_PROBLEM DESCRIPTION_. Report how many lines in the entries below hold the word "misled". Your answer is that number alone.

··· DATA FOR THIS TASK

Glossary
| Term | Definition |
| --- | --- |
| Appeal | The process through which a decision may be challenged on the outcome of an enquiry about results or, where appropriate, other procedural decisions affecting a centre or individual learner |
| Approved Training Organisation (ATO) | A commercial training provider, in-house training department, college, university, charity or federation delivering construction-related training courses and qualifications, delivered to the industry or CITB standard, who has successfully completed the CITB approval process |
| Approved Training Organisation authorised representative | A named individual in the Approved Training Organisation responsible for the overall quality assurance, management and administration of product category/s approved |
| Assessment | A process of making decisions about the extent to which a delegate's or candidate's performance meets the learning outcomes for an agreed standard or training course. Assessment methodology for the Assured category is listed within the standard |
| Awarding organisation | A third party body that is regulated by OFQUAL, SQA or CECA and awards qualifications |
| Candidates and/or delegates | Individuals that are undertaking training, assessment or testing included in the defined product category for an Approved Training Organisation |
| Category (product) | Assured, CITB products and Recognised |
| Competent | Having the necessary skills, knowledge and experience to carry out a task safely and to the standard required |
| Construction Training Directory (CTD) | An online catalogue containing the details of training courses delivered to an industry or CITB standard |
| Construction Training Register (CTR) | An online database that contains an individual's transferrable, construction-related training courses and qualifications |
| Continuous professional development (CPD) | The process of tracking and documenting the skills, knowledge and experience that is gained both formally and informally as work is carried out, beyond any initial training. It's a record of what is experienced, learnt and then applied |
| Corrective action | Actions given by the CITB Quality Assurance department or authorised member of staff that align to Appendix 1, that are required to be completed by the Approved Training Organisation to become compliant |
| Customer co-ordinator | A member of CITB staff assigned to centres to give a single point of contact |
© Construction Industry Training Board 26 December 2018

······
··· DATA FOR THIS TASK

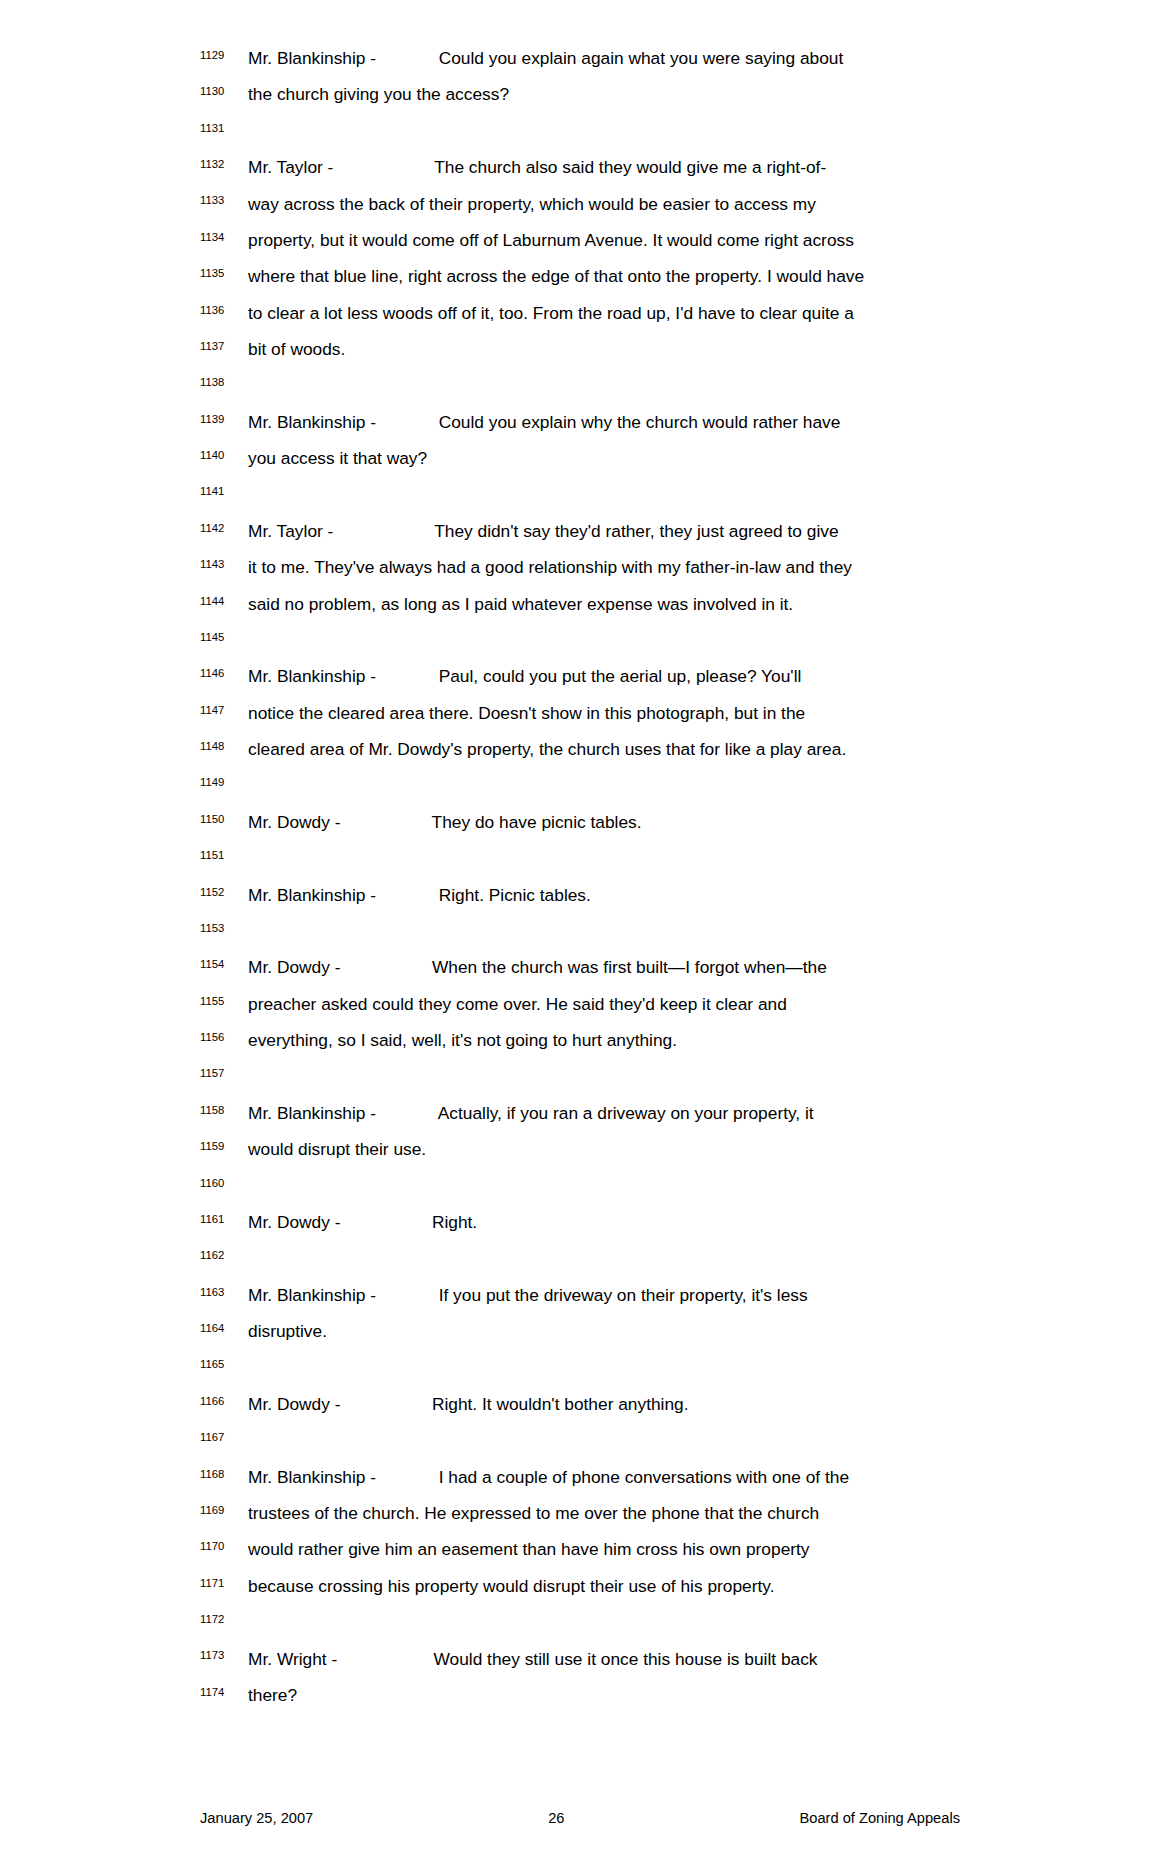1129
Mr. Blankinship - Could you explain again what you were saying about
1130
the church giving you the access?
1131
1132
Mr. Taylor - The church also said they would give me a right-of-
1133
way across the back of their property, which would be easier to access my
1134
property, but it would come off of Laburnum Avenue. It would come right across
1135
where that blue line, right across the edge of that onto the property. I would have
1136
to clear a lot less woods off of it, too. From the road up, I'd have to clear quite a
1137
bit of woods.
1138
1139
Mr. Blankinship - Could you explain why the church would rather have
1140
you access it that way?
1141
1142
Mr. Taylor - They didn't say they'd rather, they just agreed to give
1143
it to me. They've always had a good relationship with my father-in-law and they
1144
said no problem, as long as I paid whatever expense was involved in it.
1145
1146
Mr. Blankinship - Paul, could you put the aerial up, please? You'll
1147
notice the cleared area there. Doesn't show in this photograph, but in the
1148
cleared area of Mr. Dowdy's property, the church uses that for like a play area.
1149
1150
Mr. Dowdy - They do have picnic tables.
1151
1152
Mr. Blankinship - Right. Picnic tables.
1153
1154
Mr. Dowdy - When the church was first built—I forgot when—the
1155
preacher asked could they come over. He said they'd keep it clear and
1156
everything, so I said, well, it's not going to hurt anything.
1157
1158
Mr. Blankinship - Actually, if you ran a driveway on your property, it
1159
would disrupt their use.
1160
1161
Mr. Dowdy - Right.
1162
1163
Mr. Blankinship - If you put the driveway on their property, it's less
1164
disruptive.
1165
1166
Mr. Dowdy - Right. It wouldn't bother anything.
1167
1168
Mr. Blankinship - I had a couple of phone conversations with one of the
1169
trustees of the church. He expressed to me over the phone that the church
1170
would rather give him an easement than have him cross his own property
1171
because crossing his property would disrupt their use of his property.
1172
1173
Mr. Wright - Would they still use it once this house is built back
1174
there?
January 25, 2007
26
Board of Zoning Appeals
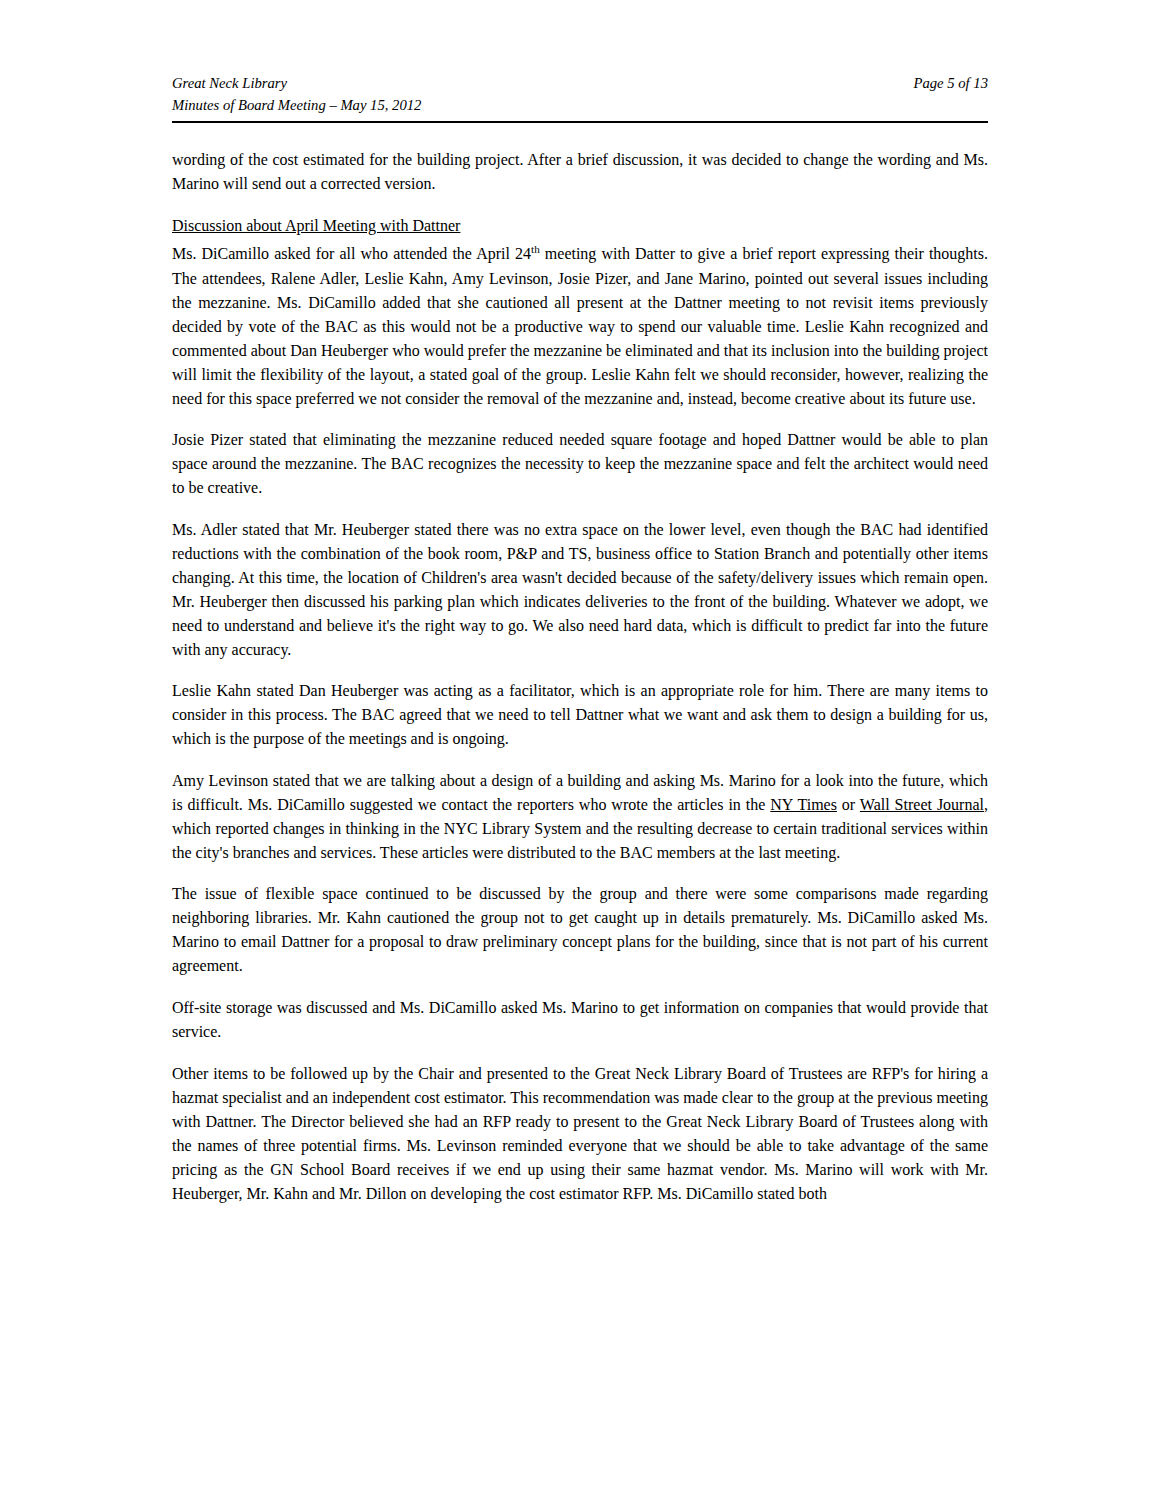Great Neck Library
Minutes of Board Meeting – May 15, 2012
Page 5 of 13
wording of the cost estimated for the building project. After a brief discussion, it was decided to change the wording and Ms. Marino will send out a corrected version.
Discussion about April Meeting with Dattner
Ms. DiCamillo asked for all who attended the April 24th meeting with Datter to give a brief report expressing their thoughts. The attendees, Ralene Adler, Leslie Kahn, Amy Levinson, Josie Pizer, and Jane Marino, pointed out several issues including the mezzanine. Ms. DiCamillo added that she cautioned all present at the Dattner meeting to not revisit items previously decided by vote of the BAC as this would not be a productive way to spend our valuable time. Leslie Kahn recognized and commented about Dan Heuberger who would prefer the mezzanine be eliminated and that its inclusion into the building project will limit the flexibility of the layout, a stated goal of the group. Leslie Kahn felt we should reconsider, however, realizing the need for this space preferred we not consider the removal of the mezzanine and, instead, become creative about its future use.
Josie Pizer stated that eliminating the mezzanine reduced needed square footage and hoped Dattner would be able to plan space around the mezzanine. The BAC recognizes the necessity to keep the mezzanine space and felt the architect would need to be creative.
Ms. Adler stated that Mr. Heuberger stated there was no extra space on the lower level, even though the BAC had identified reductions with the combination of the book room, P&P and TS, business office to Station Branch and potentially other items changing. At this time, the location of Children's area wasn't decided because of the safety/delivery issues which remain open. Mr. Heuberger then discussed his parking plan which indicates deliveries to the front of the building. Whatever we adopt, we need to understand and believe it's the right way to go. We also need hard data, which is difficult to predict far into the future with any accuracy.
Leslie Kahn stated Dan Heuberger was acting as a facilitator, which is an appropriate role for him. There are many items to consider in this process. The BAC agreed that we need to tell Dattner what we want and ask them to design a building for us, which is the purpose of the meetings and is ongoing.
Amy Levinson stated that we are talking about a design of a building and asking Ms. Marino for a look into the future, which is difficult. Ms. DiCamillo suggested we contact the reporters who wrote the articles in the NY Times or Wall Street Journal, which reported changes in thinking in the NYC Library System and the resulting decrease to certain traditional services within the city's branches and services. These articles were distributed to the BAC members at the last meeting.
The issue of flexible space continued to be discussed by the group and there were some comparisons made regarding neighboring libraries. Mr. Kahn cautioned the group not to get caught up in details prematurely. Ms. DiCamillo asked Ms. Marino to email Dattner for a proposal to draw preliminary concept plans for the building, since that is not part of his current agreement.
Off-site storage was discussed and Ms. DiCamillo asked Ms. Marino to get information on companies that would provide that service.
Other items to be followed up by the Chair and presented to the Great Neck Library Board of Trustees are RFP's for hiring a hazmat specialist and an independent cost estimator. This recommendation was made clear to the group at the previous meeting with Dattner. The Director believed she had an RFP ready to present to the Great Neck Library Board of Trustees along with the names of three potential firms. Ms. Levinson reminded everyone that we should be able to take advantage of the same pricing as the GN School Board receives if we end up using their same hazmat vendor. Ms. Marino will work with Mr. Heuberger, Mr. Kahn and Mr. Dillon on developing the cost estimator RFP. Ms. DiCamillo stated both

······
··· DATA FOR THIS TASK

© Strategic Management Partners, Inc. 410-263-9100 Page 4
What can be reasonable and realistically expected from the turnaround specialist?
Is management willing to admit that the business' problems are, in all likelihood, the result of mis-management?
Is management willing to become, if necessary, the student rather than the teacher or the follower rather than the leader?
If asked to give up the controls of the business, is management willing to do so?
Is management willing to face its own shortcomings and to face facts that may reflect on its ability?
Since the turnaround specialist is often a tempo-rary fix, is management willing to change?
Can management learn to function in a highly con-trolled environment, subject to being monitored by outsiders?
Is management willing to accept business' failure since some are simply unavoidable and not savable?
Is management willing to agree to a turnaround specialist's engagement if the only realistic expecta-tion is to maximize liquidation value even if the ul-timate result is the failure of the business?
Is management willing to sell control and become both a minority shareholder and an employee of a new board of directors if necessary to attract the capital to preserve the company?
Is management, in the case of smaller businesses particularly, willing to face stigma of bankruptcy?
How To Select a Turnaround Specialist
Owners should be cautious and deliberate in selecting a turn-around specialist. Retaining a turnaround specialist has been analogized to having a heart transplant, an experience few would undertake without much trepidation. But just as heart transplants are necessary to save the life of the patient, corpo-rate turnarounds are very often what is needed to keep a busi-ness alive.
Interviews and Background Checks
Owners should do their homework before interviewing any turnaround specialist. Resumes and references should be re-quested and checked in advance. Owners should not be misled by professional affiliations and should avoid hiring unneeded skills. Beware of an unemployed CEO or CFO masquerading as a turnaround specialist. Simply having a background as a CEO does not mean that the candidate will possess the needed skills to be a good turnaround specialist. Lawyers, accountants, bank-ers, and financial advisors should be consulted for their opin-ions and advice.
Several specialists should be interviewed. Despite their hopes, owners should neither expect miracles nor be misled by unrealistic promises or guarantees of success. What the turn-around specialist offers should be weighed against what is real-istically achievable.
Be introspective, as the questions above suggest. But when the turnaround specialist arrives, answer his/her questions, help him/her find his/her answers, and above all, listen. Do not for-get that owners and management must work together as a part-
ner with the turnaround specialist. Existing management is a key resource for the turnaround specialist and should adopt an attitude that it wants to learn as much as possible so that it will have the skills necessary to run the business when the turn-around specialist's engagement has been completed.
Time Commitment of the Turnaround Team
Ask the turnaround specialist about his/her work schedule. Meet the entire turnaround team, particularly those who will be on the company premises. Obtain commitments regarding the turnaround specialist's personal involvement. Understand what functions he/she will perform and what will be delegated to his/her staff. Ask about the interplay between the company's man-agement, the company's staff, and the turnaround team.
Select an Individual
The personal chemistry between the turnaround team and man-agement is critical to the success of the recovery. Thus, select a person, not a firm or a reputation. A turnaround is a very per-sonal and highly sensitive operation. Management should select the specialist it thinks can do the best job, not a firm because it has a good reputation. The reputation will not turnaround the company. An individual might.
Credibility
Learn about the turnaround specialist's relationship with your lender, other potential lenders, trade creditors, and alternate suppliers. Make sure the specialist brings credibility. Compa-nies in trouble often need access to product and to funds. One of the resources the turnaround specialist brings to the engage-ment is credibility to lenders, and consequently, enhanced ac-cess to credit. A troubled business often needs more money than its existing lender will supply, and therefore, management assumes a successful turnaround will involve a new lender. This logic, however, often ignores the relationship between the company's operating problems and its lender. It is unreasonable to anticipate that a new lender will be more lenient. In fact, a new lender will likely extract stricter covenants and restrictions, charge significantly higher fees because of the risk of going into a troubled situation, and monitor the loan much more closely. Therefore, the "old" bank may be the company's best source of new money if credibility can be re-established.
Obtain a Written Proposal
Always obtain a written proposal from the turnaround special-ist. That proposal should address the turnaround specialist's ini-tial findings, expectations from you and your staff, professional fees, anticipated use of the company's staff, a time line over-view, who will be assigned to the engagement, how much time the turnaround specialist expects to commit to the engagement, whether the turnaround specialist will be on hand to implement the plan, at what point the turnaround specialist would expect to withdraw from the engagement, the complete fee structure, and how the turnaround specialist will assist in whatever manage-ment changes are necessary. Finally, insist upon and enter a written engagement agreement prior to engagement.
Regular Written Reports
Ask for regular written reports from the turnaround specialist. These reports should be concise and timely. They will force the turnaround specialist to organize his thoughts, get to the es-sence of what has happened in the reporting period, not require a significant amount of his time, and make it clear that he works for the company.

······

_WRITTEN SOLUTION_. 2